Trecho do texto:
'''

A vez dos solos do Semiárido

Por Geraldo Eugênio / Jornal O Sertão*
O Brasil está prestes a receber um dos mais importantes eventos mundiais sobre a saúde do planeta Terra, a COP-30, também conhecida como Conferência das Partes. O simbolismo de haver escolhido a cidade de Belém, no Pará, como local para esta reunião de líderes de dezenas de países não foi ao acaso. Representa um sinal claro da importância que o país dá ao clima e sua conexão com as florestas tropicais. Não é demais dizer que esta conferência terá como pano de fundo a Amazônia e as florestas úmidas da África e da Ásia, como prioridade.
Chegou o momento de chamar a atenção da humanidade para as regiões áridas e semiáridas do planeta por algumas razões. Neste cenário de alterações ambientais, considere-se que são nelas onde ocorrem as batalhas campais mais intensas. São nessas áreas, historicamente submetidas a altas temperaturas e baixas precipitações, onde o impacto sobre a alteração, por mínima que seja, repercute em maior intensidade. É neste ambiente também onde se encontra o que existe de mais valioso do ponto de vista biológico, econômico e de sustentabilidade à vida futura da espécie humana, o material genético disponível e fruto de milhões de anos de evolução.
Desta feita, que se aproveite a COP 30 para se apresentar uma demanda estratégica, que a próxima reunião das partes ocorra em uma localidade representativa das regiões semiáridas do mundo. Já que não pode se repetir dois encontros subsequentes no mesmo país, ao invés de Petrolina ou Teresina, por que não Hyderabad, na Índia; Chengdu, na China ou Hermosillo, no México? O fato é que está mais do que nítido a necessidade de se investir tempo, energia, inteligência, conhecimento e recursos onde se encontra a arca da esperança.
Sempre o clima.
De forma mais do que justa, a reunião tem se pautado, prioritariamente, no que existe de mais impactante: o aquecimento global e a influência do homem a partir das demandas criadas e impostas ao planeta por uma vida mais confortável, próspera e até mais cômoda do que poderia ser. Os dados não são exagerados e, para aqueles que não duvidam dos registros e análises, podem ser considerados quase apocalípticos. Ano após ano, o que se vê é um aumento incontrolável das temperaturas médias e dos eventos extremos, sejam secas de micro a macro duração e abrangência ou inundações devastadoras. Essas ocorrências se tornam mais frequentes e mais intensas, enquanto isto, o padrão de chuvas muda, acompanhado de um volume total de água menor, disponível nas áreas em referência.
Que se tenha a sensibilidade de se trazer questões diretas sobre a biodiversidade, os riscos de uma catástrofe ambiental com o desaparecimento em massa de dezenas de espécies, a preservação do que resta de cobertura vegetal intocada ou minimamente perturbada, a imersão na genômica desse ativo e o uso em benefício da humanidade e daqueles que habitam esses ecossistemas e são os guardiões da biodiversidade e da vida.

'''

[Registros de um conjunto de dados]
'''

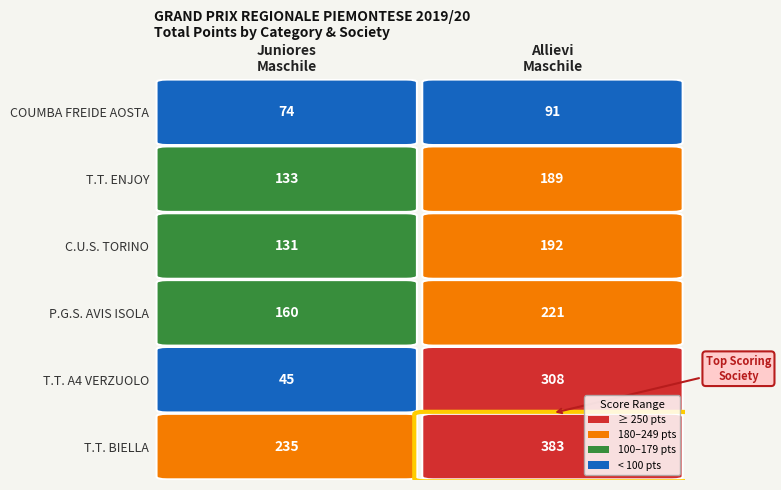

Rank the categories by T.T. ENJOY value from lowest to highest.

0, 1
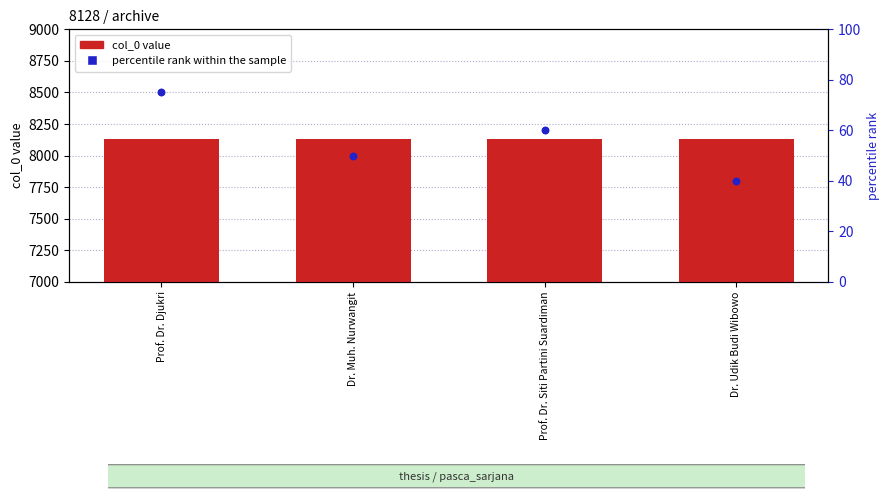

What are all the series names shown in the legend?

col_0 value, percentile rank within the sample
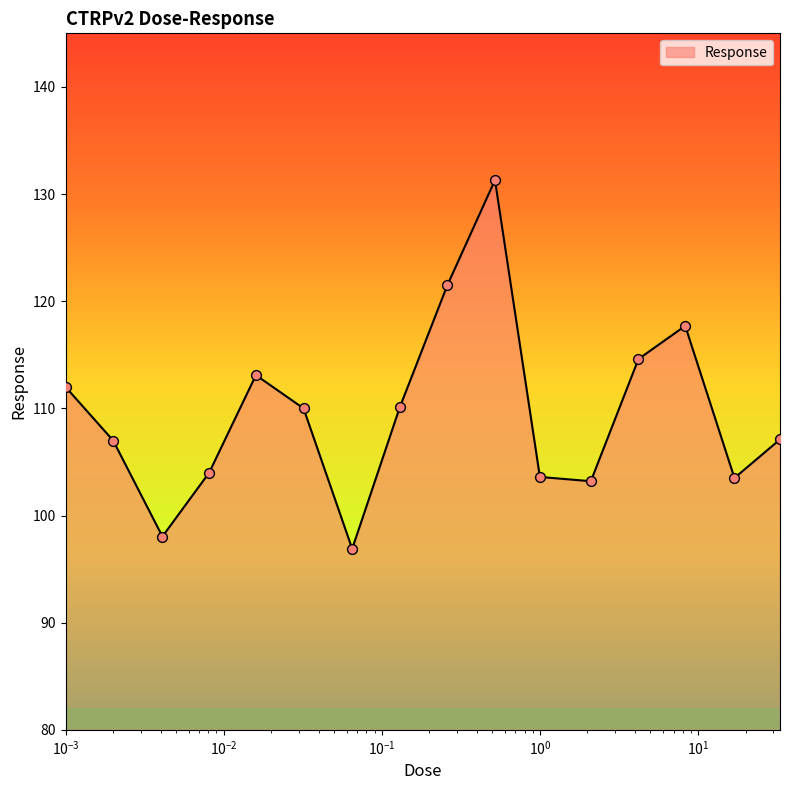

What is the greatest value displayed?

131.3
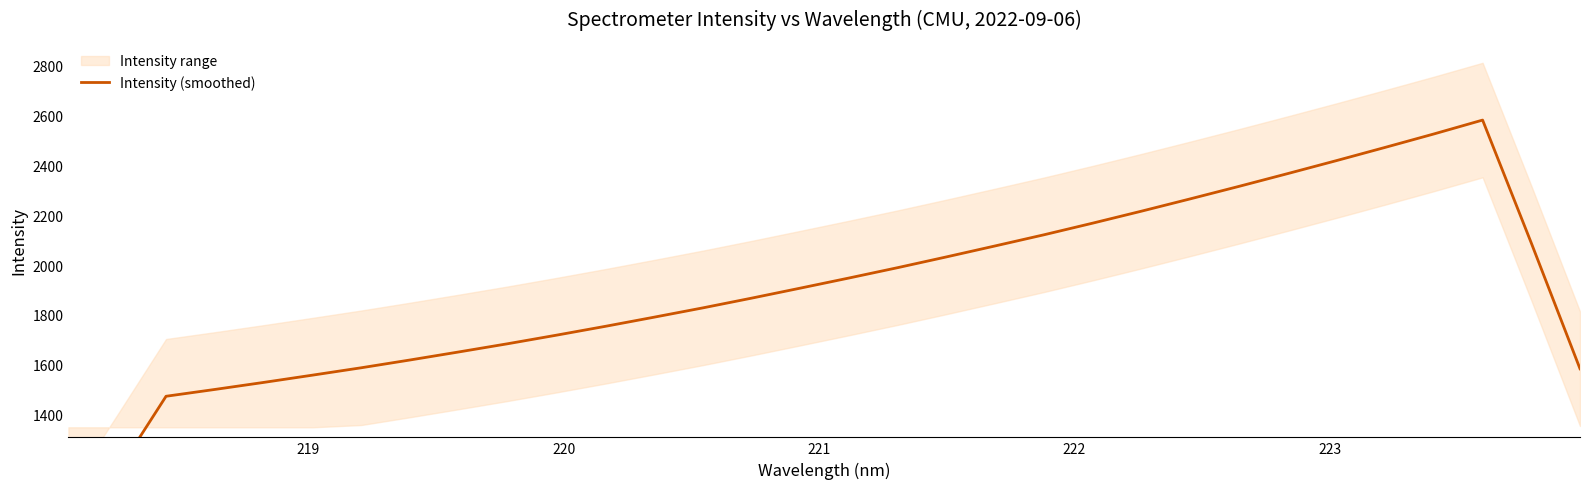

Does the chart display data point markers on the line(s)?

No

'''

Tarefa proposta A:
De acordo com o artigo sobre os solos do Semiárido, em que cidade será realizada a COP-30?
Tarefa proposta B:
Apresente todas as linhas dos registros como uma lista numerada, sem as linhas em branco. Deixe as imagens de fora da resposta.

Resposta do exercício A:
Em Belém, no Pará.

Resposta do exercício B:
1. Rank the categories by T.T. ENJOY value from lowest to highest.
2. 0, 1
3. What are all the series names shown in the legend?
4. col_0 value, percentile rank within the sample
5. What is the greatest value displayed?
6. 131.3
7. Does the chart display data point markers on the line(s)?
8. No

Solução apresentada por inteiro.